[WRITTEN TASK] Every record must be retyped exactly as it reads.

[RECORDS]
━━━━━━━━━━━━━━━━━━━━━━━━━━━━━━
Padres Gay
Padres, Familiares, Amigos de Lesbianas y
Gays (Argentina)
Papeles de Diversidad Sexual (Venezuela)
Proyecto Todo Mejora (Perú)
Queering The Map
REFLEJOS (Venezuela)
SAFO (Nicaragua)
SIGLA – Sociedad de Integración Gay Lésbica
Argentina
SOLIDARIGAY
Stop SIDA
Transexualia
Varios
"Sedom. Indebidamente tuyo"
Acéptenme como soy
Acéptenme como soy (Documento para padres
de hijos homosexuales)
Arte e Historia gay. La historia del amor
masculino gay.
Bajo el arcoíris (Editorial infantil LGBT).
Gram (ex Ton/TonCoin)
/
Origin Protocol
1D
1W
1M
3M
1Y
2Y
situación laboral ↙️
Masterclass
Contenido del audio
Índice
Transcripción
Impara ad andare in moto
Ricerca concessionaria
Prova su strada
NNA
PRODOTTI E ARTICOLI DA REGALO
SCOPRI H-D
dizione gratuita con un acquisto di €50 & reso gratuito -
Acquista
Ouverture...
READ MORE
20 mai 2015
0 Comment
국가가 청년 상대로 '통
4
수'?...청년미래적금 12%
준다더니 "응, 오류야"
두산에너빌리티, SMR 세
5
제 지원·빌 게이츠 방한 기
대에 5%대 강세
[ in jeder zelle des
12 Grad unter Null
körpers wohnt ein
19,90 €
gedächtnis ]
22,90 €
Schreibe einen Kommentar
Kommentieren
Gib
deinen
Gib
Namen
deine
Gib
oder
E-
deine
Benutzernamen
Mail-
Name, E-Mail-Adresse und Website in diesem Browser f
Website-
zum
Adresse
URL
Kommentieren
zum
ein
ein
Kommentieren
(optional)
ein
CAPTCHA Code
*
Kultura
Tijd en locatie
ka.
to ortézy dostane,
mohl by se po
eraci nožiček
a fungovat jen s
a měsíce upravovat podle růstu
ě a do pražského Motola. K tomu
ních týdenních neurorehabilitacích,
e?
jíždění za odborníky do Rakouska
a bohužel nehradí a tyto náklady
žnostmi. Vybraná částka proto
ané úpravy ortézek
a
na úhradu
━━━━━━━━━━━━━━━━━━━━━━━━━━━━━━
[ANSWER BOX]
Padres Gay
Padres, Familiares, Amigos de Lesbianas y
Gays (Argentina)
Papeles de Diversidad Sexual (Venezuela)
Proyecto Todo Mejora (Perú)
Queering The Map
REFLEJOS (Venezuela)
SAFO (Nicaragua)
SIGLA – Sociedad de Integración Gay Lésbica
Argentina
SOLIDARIGAY
Stop SIDA
Transexualia
Varios
"Sedom. Indebidamente tuyo"
Acéptenme como soy
Acéptenme como soy (Documento para padres
de hijos homosexuales)
Arte e Historia gay. La historia del amor
masculino gay.
Bajo el arcoíris (Editorial infantil LGBT).
Gram (ex Ton/TonCoin)
/
Origin Protocol
1D
1W
1M
3M
1Y
2Y
situación laboral ↙️
Masterclass
Contenido del audio
Índice
Transcripción
Impara ad andare in moto
Ricerca concessionaria
Prova su strada
NNA
PRODOTTI E ARTICOLI DA REGALO
SCOPRI H-D
dizione gratuita con un acquisto di €50 & reso gratuito -
Acquista
Ouverture...
READ MORE
20 mai 2015
0 Comment
국가가 청년 상대로 '통
4
수'?...청년미래적금 12%
준다더니 "응, 오류야"
두산에너빌리티, SMR 세
5
제 지원·빌 게이츠 방한 기
대에 5%대 강세
[ in jeder zelle des
12 Grad unter Null
körpers wohnt ein
19,90 €
gedächtnis ]
22,90 €
Schreibe einen Kommentar
Kommentieren
Gib
deinen
Gib
Namen
deine
Gib
oder
E-
deine
Benutzernamen
Mail-
Name, E-Mail-Adresse und Website in diesem Browser f
Website-
zum
Adresse
URL
Kommentieren
zum
ein
ein
Kommentieren
(optional)
ein
CAPTCHA Code
*
Kultura
Tijd en locatie
ka.
to ortézy dostane,
mohl by se po
eraci nožiček
a fungovat jen s
a měsíce upravovat podle růstu
ě a do pražského Motola. K tomu
ních týdenních neurorehabilitacích,
e?
jíždění za odborníky do Rakouska
a bohužel nehradí a tyto náklady
žnostmi. Vybraná částka proto
ané úpravy ortézek
a
na úhradu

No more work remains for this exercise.